Bookmark structure and attributes
PDF bookmarks are organized into a tree structure with a single root node.
If a PDF document contains bookmarks, that root node is returned by the PDFTextStream.getBookmarks()
method as a com.snowtide.pdf.Bookmark
instance.
Each bookmark may contain child bookmarks, accessible using the Bookmark.getChildCnt()
and Bookmark.getChild(int)
methods; entire branches of the
bookmark tree can also be easily retrieved using the Bookmark.getAllDescendants()

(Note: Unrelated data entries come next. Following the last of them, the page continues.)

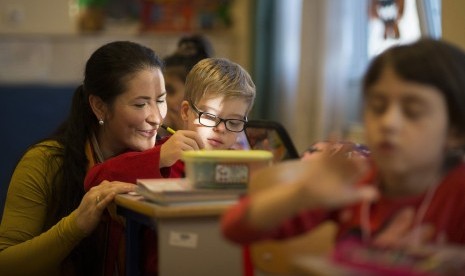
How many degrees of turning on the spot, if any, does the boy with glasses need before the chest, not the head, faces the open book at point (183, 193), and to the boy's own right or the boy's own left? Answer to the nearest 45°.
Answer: approximately 45° to the boy's own right

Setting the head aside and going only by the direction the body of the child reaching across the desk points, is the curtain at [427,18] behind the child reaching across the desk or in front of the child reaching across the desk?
behind

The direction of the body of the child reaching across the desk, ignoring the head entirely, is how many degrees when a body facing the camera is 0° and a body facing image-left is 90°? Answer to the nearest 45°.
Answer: approximately 45°

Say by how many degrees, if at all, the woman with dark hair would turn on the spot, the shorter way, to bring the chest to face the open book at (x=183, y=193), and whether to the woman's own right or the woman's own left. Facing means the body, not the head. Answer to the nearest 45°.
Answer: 0° — they already face it

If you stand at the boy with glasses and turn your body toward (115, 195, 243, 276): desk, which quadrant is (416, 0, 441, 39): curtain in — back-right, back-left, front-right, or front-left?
back-left

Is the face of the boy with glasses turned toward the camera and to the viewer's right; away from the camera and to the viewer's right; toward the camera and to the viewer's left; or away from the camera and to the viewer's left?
toward the camera and to the viewer's right

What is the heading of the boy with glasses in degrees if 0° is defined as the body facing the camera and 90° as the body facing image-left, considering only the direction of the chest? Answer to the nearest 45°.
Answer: approximately 315°

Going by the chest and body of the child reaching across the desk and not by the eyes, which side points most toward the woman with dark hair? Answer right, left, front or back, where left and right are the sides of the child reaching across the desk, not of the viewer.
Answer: right

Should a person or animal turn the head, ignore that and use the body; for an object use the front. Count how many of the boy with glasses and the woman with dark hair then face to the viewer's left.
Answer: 0

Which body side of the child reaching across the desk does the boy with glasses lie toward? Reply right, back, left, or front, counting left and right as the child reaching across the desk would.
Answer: right

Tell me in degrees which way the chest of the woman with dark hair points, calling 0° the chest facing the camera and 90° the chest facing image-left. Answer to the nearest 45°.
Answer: approximately 315°
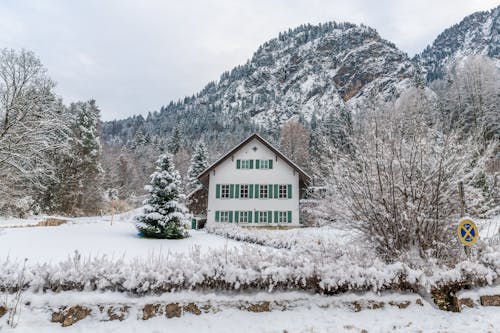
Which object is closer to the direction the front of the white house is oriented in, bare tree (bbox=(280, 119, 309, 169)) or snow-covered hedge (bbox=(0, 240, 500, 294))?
the snow-covered hedge

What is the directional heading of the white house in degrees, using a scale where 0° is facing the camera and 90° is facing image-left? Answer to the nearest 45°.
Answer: approximately 0°

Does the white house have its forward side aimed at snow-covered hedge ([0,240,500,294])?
yes

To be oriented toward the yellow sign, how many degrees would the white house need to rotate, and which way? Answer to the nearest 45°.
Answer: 0° — it already faces it

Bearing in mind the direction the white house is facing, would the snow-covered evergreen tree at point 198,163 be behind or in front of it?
behind

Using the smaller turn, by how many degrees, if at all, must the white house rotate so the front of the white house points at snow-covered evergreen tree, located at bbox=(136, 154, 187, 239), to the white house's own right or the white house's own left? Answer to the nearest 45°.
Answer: approximately 45° to the white house's own right

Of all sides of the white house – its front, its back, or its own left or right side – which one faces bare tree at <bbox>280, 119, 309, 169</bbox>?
back

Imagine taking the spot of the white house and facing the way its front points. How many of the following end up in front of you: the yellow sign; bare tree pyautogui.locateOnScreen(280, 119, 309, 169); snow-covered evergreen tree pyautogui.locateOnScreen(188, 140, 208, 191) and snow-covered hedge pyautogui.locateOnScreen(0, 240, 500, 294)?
2

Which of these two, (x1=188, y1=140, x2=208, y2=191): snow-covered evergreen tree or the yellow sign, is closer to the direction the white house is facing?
the yellow sign

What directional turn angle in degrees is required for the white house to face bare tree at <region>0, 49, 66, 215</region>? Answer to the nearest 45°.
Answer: approximately 45° to its right
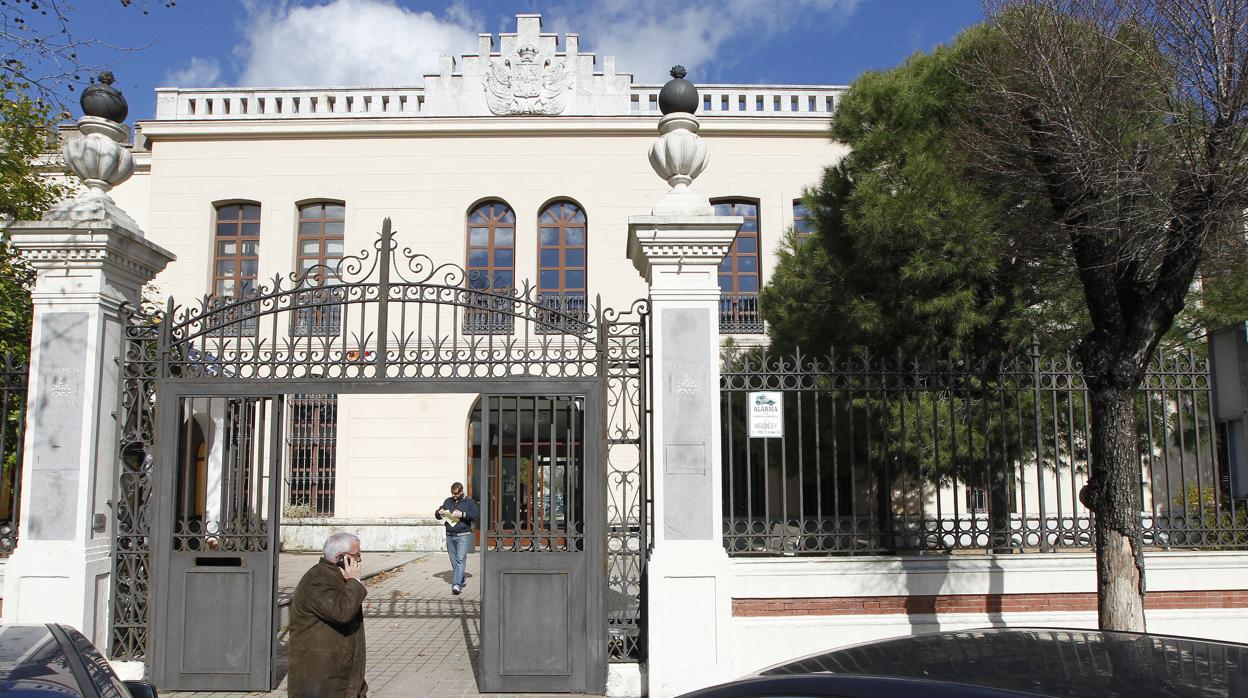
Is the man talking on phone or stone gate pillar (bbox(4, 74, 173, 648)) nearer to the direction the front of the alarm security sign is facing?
the man talking on phone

and Bookmark.getAllDescendants(java.util.List)
methods.
Bookmarks have two main attributes: a title (the text that describes the
section to which the bookmark refers) and a page number. These attributes
are accessible using the Bookmark.getTitle()
and the Bookmark.getPageNumber()
functions, respectively. All leaf nodes in the bookmark tree should have a
page number defined, and many branch nodes may specify a page number as
well. It is common for the root node of the bookmark tree to define neither
a page number or title. In that case, the Bookmark.getTitle()
method will return null, and the Bookmark.getPageNumber()
method will return -1
.
Precise Bookmark Positioning
In addition to the page number, some bookmarks will provide specific spatial
coordinates, defining where on the target page a PDF viewer should position
its viewing window when a user activates a bookmark. These functions (Bookmark.getTopBound()
,
Bookmark.getLeftBound()
, Bookmark.getRightBound()
,
and Bookmark.getBottomBound()
) return such coordinates. Many
bookmarks will specify only some coordinates, in which case a PDF viewer
would orient its viewing window along the defined coordinates, and simply
show all of the remaining portions of the target page.
For example, a bookmark referring to page 12 might specify a top bound of 400
,
a left bound of 25
, and undefined right and bottom bounds
(values of -1
). A PDF viewer would therefore position its
viewing window like so:
Having this level of precision available can be very useful, especially when requirements specify the extraction of text from only particular sections of a document. Selective Text Extraction Based on Bookmark Coordinates includes a sample code listing that will extract only a particular section of text from a document based on the precise coordinate bounds specified by a PDF document’s bookmarks.